Global markets are basking in the glow from yesterday’s US/Mexico trade announcement. President Trump describes it as a trade deal while the Office of the United States Trade Representative calls it “a preliminary agreement in principle.” Wall Street called it an excuse to buy stocks, and they did with the three major equity indices closing sharply higher. They added to the gains this morning, albeit marginally, with some believing that if the US and Mexico can come to terms, so can the US and China.
The improved tone to risk sentiment is understandable and perhaps continued US dollar weakness is justified. However, it is not so obvious for Canada or the Canadian dollar. USDCAD dropped from 1.3066 yesterday, prior to the trade announcement, to 1.2890 this morning. The move may be due to the belief that for Canada, any deal is better than no deal.

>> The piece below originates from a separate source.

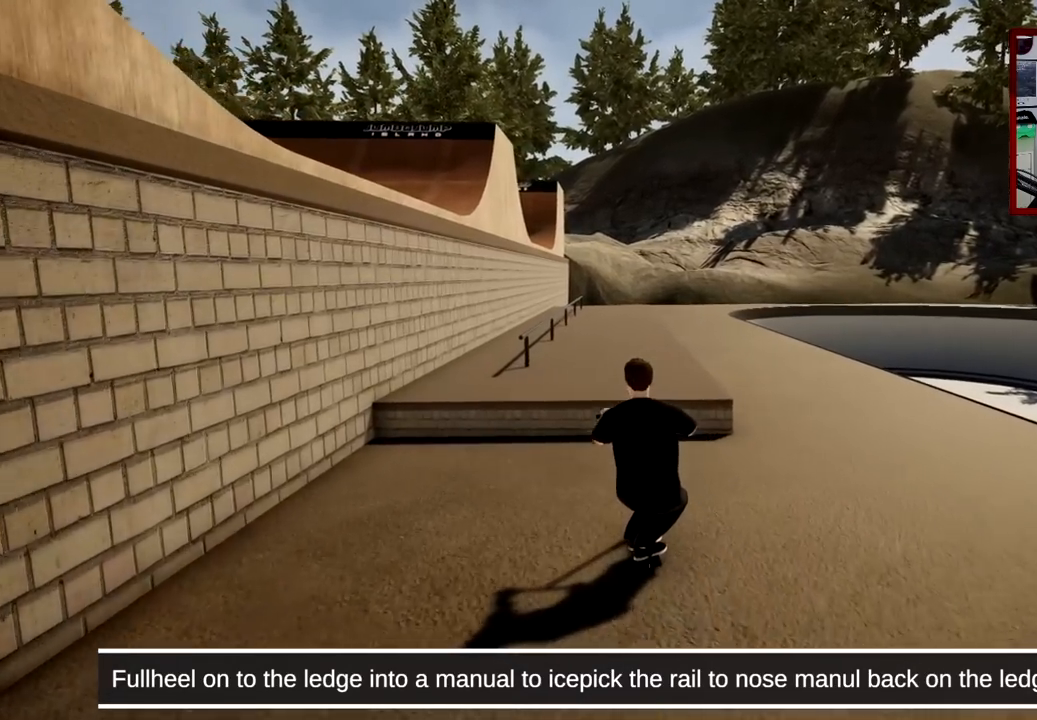
{"buttons": ["L2"], "left_stick": "center", "right_stick": "center", "events": [[134, "right_stick", "center"], [200, "L2", "down"], [200, "R2", "down"], [501, "R2", "up"]]}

That sentiment flies in the face of the Canadian government's assertion that it would walk away rather than sign a bad deal. Trump’s threat to impose 25% tariffs on car imports to spur Canada’s capitulation to the US/Mexico trade agreement terms may handcuff Canadian negotiators. The US plans on beginning the process to get the deal approved by Congress on Friday, which doesn’t give Canadian negotiators a lot of time.

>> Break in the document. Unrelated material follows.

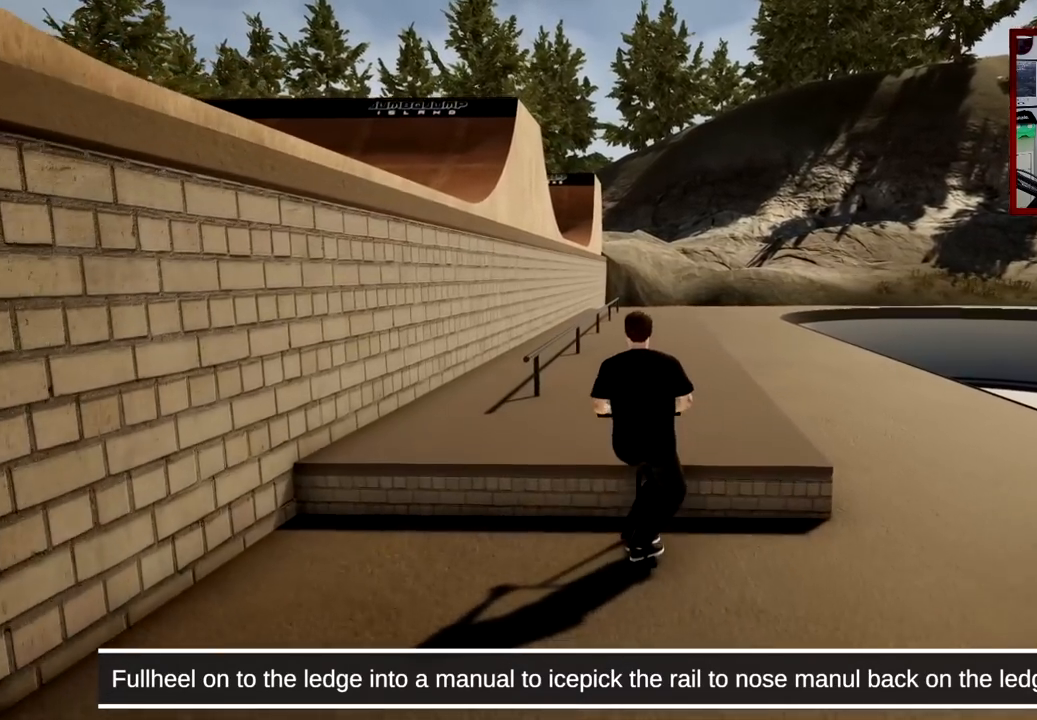
{"buttons": [], "left_stick": "center", "right_stick": "center", "events": [[33, "L2", "up"]]}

If the US/Mexico deal was good for America and good for Mexico, by default it can’t be good for Canada.
Nevertheless, as a rising tide floats all boats, a sinking dollar lifts all currencies, the Canadian dollar included. USDCAD has dropped steadily this morning, coinciding with a broad US dollar retreat versus the majors. Traders have ignored the slightly weaker than expected US Case Shiller Housing index, a widening of the US trade gap, a firmer Richmond Fed Manufacturing Index, and higher Consumer Confidence.